Produktion von beschichteten Gefäßprothesen
Das Stuttgarter Biotechnologieunternehmen IVB IN VITRO BIOTEC GmbH produziert ab sofort zellbeschichtete Gefäßprothesen. Die Beschichtung der Prothesen mit patienteneigenen Endothelzellen (Gefäßwandzellen) verhindert eine Aktivierung des Blutgerinnungssystems, die erneut zum Verschluss des Gefäßabschnittes führen würde. Die Herstellung, die im eigenen Reinraumlabor erfolgt, ist weltweit einzigartig. Auftraggeber ist das Berliner Unternehmen VasoTissue Technologies GmbH.
In Industrieländern ist der Herzinfarkt die häufigste Todesursache. Er entsteht durch eine starke Einengung der Herzkranzgefäße – die so genannte Arteriosklerose oder Arterienverkalkung. Als Behandlungsmethode hat sich seit Jahrzehnten die Bypassoperation bewährt. Den Patienten werden Venen oder Arterien an einer anderen Stelle des Körpers entnommen und zur Überbrückung der Engstelle verwendet. Bei bestimmten Patienten ist das jedoch nicht möglich.

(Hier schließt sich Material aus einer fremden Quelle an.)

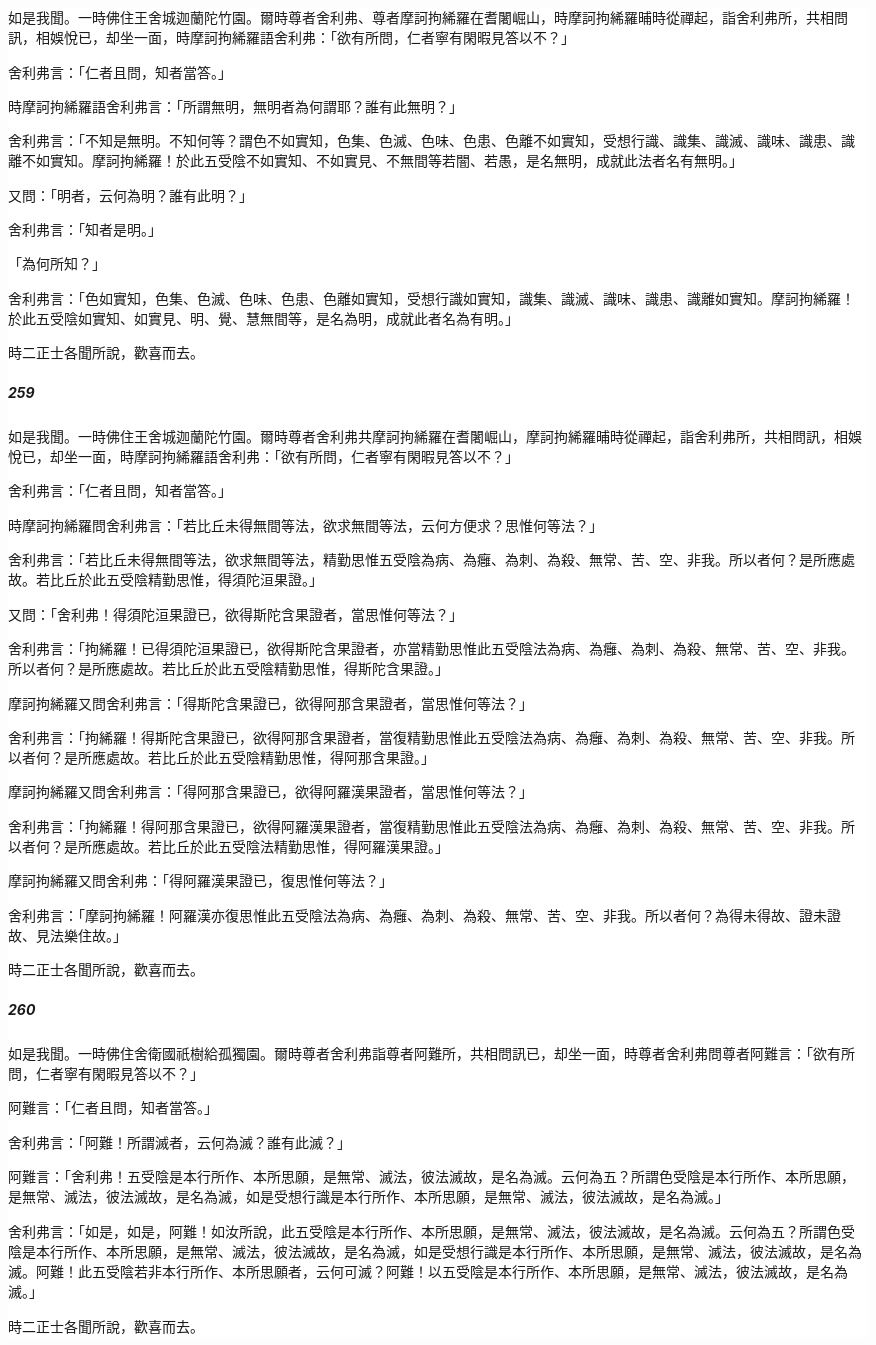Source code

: 如是我聞。一時佛住王舍城迦蘭陀竹園。爾時尊者舍利弗、尊者摩訶拘絺羅在耆闍崛山，時摩訶拘絺羅晡時從禪起，詣舍利弗所，共相問訊，相娛悅已，却坐一面，時摩訶拘絺羅語舍利弗：「欲有所問，仁者寧有閑暇見答以不？」

舍利弗言：「仁者且問，知者當答。」

時摩訶拘絺羅語舍利弗言：「所謂無明，無明者為何謂耶？誰有此無明？」

舍利弗言：「不知是無明。不知何等？謂色不如實知，色集、色滅、色味、色患、色離不如實知，受想行識、識集、識滅、識味、識患、識離不如實知。摩訶拘絺羅！於此五受陰不如實知、不如實見、不無間等若闇、若愚，是名無明，成就此法者名有無明。」

又問：「明者，云何為明？誰有此明？」

舍利弗言：「知者是明。」

「為何所知？」

舍利弗言：「色如實知，色集、色滅、色味、色患、色離如實知，受想行識如實知，識集、識滅、識味、識患、識離如實知。摩訶拘絺羅！於此五受陰如實知、如實見、明、覺、慧無間等，是名為明，成就此者名為有明。」

時二正士各聞所說，歡喜而去。

##### 259

如是我聞。一時佛住王舍城迦蘭陀竹園。爾時尊者舍利弗共摩訶拘絺羅在耆闍崛山，摩訶拘絺羅晡時從禪起，詣舍利弗所，共相問訊，相娛悅已，却坐一面，時摩訶拘絺羅語舍利弗：「欲有所問，仁者寧有閑暇見答以不？」

舍利弗言：「仁者且問，知者當答。」

時摩訶拘絺羅問舍利弗言：「若比丘未得無間等法，欲求無間等法，云何方便求？思惟何等法？」

舍利弗言：「若比丘未得無間等法，欲求無間等法，精勤思惟五受陰為病、為癰、為刺、為殺、無常、苦、空、非我。所以者何？是所應處故。若比丘於此五受陰精勤思惟，得須陀洹果證。」

又問：「舍利弗！得須陀洹果證已，欲得斯陀含果證者，當思惟何等法？」

舍利弗言：「拘絺羅！已得須陀洹果證已，欲得斯陀含果證者，亦當精勤思惟此五受陰法為病、為癰、為刺、為殺、無常、苦、空、非我。所以者何？是所應處故。若比丘於此五受陰精勤思惟，得斯陀含果證。」

摩訶拘絺羅又問舍利弗言：「得斯陀含果證已，欲得阿那含果證者，當思惟何等法？」

舍利弗言：「拘絺羅！得斯陀含果證已，欲得阿那含果證者，當復精勤思惟此五受陰法為病、為癰、為刺、為殺、無常、苦、空、非我。所以者何？是所應處故。若比丘於此五受陰精勤思惟，得阿那含果證。」

摩訶拘絺羅又問舍利弗言：「得阿那含果證已，欲得阿羅漢果證者，當思惟何等法？」

舍利弗言：「拘絺羅！得阿那含果證已，欲得阿羅漢果證者，當復精勤思惟此五受陰法為病、為癰、為刺、為殺、無常、苦、空、非我。所以者何？是所應處故。若比丘於此五受陰法精勤思惟，得阿羅漢果證。」

摩訶拘絺羅又問舍利弗：「得阿羅漢果證已，復思惟何等法？」

舍利弗言：「摩訶拘絺羅！阿羅漢亦復思惟此五受陰法為病、為癰、為刺、為殺、無常、苦、空、非我。所以者何？為得未得故、證未證故、見法樂住故。」

時二正士各聞所說，歡喜而去。

##### 260

如是我聞。一時佛住舍衛國祇樹給孤獨園。爾時尊者舍利弗詣尊者阿難所，共相問訊已，却坐一面，時尊者舍利弗問尊者阿難言：「欲有所問，仁者寧有閑暇見答以不？」

阿難言：「仁者且問，知者當答。」

舍利弗言：「阿難！所謂滅者，云何為滅？誰有此滅？」

阿難言：「舍利弗！五受陰是本行所作、本所思願，是無常、滅法，彼法滅故，是名為滅。云何為五？所謂色受陰是本行所作、本所思願，是無常、滅法，彼法滅故，是名為滅，如是受想行識是本行所作、本所思願，是無常、滅法，彼法滅故，是名為滅。」

舍利弗言：「如是，如是，阿難！如汝所說，此五受陰是本行所作、本所思願，是無常、滅法，彼法滅故，是名為滅。云何為五？所謂色受陰是本行所作、本所思願，是無常、滅法，彼法滅故，是名為滅，如是受想行識是本行所作、本所思願，是無常、滅法，彼法滅故，是名為滅。阿難！此五受陰若非本行所作、本所思願者，云何可滅？阿難！以五受陰是本行所作、本所思願，是無常、滅法，彼法滅故，是名為滅。」

時二正士各聞所說，歡喜而去。
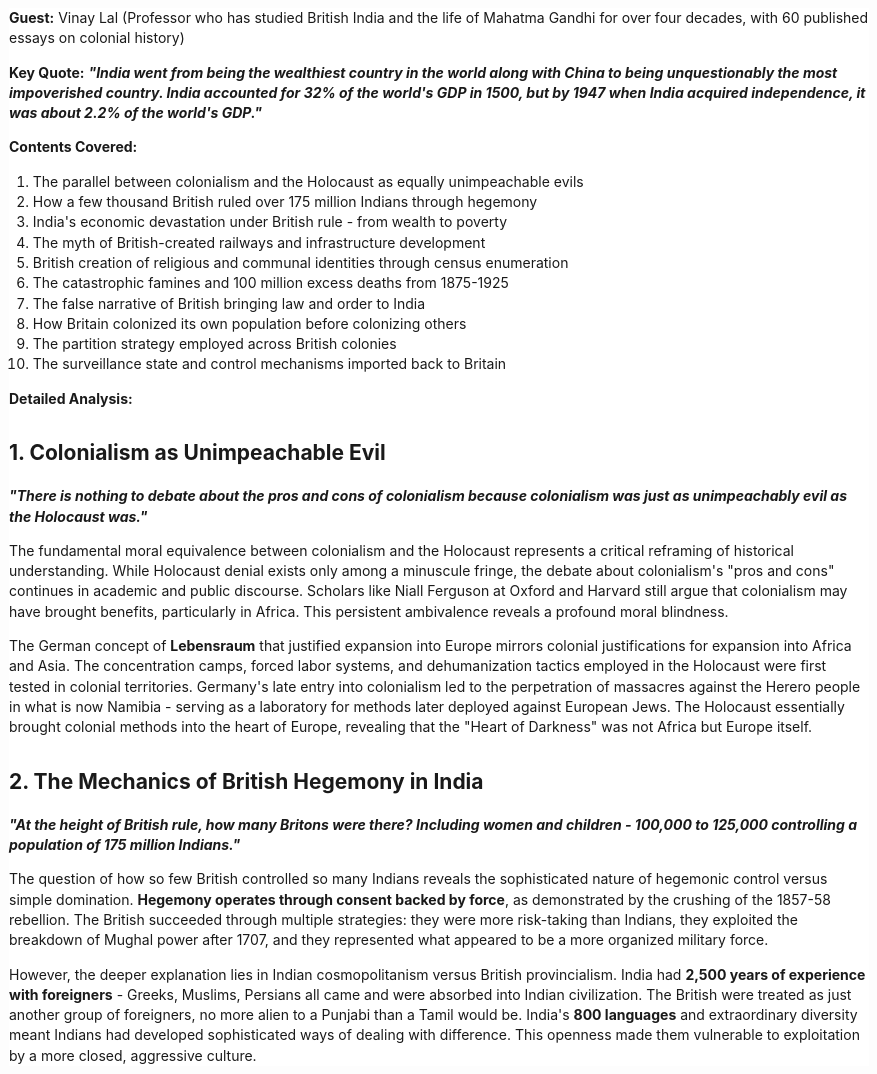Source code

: **Guest:** Vinay Lal (Professor who has studied British India and the life of Mahatma Gandhi for over four decades, with 60 published essays on colonial history)

**Key Quote:**
***"India went from being the wealthiest country in the world along with China to being unquestionably the most impoverished country. India accounted for 32% of the world's GDP in 1500, but by 1947 when India acquired independence, it was about 2.2% of the world's GDP."***

**Contents Covered:**
1. The parallel between colonialism and the Holocaust as equally unimpeachable evils
2. How a few thousand British ruled over 175 million Indians through hegemony
3. India's economic devastation under British rule - from wealth to poverty
4. The myth of British-created railways and infrastructure development
5. British creation of religious and communal identities through census enumeration
6. The catastrophic famines and 100 million excess deaths from 1875-1925
7. The false narrative of British bringing law and order to India
8. How Britain colonized its own population before colonizing others
9. The partition strategy employed across British colonies
10. The surveillance state and control mechanisms imported back to Britain

**Detailed Analysis:**

## 1. Colonialism as Unimpeachable Evil

***"There is nothing to debate about the pros and cons of colonialism because colonialism was just as unimpeachably evil as the Holocaust was."***

The fundamental moral equivalence between colonialism and the Holocaust represents a critical reframing of historical understanding. While Holocaust denial exists only among a minuscule fringe, the debate about colonialism's "pros and cons" continues in academic and public discourse. Scholars like Niall Ferguson at Oxford and Harvard still argue that colonialism may have brought benefits, particularly in Africa. This persistent ambivalence reveals a profound moral blindness.

The German concept of **Lebensraum** that justified expansion into Europe mirrors colonial justifications for expansion into Africa and Asia. The concentration camps, forced labor systems, and dehumanization tactics employed in the Holocaust were first tested in colonial territories. Germany's late entry into colonialism led to the perpetration of massacres against the Herero people in what is now Namibia - serving as a laboratory for methods later deployed against European Jews. The Holocaust essentially brought colonial methods into the heart of Europe, revealing that the "Heart of Darkness" was not Africa but Europe itself.

## 2. The Mechanics of British Hegemony in India

***"At the height of British rule, how many Britons were there? Including women and children - 100,000 to 125,000 controlling a population of 175 million Indians."***

The question of how so few British controlled so many Indians reveals the sophisticated nature of hegemonic control versus simple domination. **Hegemony operates through consent backed by force**, as demonstrated by the crushing of the 1857-58 rebellion. The British succeeded through multiple strategies: they were more risk-taking than Indians, they exploited the breakdown of Mughal power after 1707, and they represented what appeared to be a more organized military force.

However, the deeper explanation lies in Indian cosmopolitanism versus British provincialism. India had **2,500 years of experience with foreigners** - Greeks, Muslims, Persians all came and were absorbed into Indian civilization. The British were treated as just another group of foreigners, no more alien to a Punjabi than a Tamil would be. India's **800 languages** and extraordinary diversity meant Indians had developed sophisticated ways of dealing with difference. This openness made them vulnerable to exploitation by a more closed, aggressive culture.
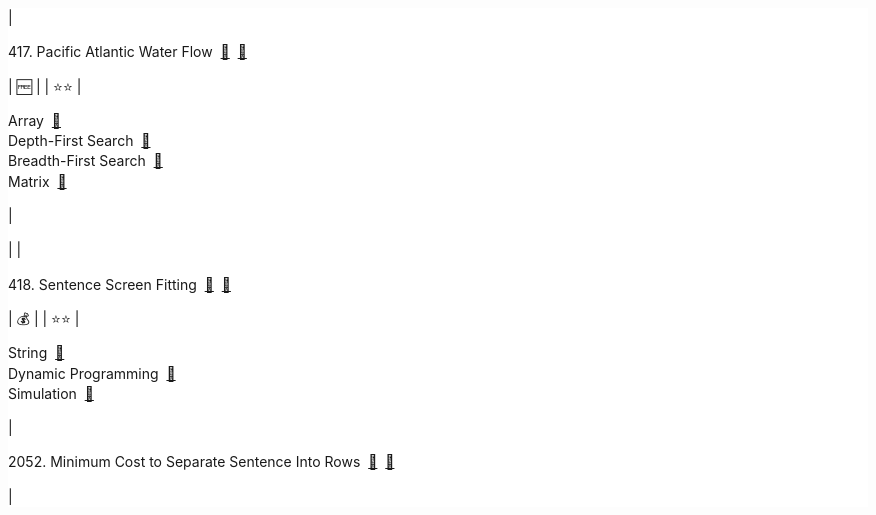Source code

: | <dl><dt>417. Pacific Atlantic Water Flow&nbsp;&nbsp;[:link:](https://leetcode.com/problems/pacific-atlantic-water-flow)&nbsp;&nbsp;[:memo:](../../Questions/0417__pacific-atlantic-water-flow)</dt></dl>                                                                                     | 🆓    |        | ⭐️⭐️       | <dl><dt>Array&nbsp;&nbsp;[:link:](https://leetcode.com/tag/array)</dt><dt>Depth-First Search&nbsp;&nbsp;[:link:](https://leetcode.com/tag/depth-first-search)</dt><dt>Breadth-First Search&nbsp;&nbsp;[:link:](https://leetcode.com/tag/breadth-first-search)</dt><dt>Matrix&nbsp;&nbsp;[:link:](https://leetcode.com/tag/matrix)</dt></dl>                                                                                                                                                                                                                                                       | <dl></dl>                                                                                                                                                                                                                                                                                                                                                                                                                                                                                                                                                                                                                                                                                                                                                                                                                                                                                                                                                                                                                                                                                                                                                                                                                                                                                                 |
| <dl><dt>418. Sentence Screen Fitting&nbsp;&nbsp;[:link:](https://leetcode.com/problems/sentence-screen-fitting)&nbsp;&nbsp;[:memo:](../../Questions/0418__sentence-screen-fitting)</dt></dl>                                                                                                 | 💰    |        | ⭐️⭐️       | <dl><dt>String&nbsp;&nbsp;[:link:](https://leetcode.com/tag/string)</dt><dt>Dynamic Programming&nbsp;&nbsp;[:link:](https://leetcode.com/tag/dynamic-programming)</dt><dt>Simulation&nbsp;&nbsp;[:link:](https://leetcode.com/tag/simulation)</dt></dl>                                                                                                                                                                                                                                                                                                                                           | <dl><dt>2052. Minimum Cost to Separate Sentence Into Rows&nbsp;&nbsp;[:link:](https://leetcode.com/problems/minimum-cost-to-separate-sentence-into-rows)&nbsp;&nbsp;[:memo:](../../Questions/2052__minimum-cost-to-separate-sentence-into-rows)</dt></dl>                                                                                                                                                                                                                                                                                                                                                                                                                                                                                                                                                                                                                                                                                                                                                                                                                                                                                                                                                                                                                                                 |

Eine Alternative sind Gefäßprothesen. Diese Schläuche aus Kunststoff werden vom Blutgerinnungssystem aber als Fremdkörper oder Gefäßwanddefekt interpretiert, was wiederum zu einer Aktivierung der Blutgerinnung und letztendlich zum erneuten Verschluss führen kann. Seit etwa zwei Jahrzehnten versucht man vergeblich, dieses Problem durch die Auskleidung der inneren Kunststoffoberfläche mit körpereigenen Endothelzellen zu lösen und dadurch die Prothesenoberfläche vor dem Gerinnungssystem zu "verbergen". Eine dauerhafte Beschichtung der Prothesen scheiterte bislang, da durch die Blutströmung die Gefäßwand-Beschichtung immer wieder ausgeschwemmt wurde.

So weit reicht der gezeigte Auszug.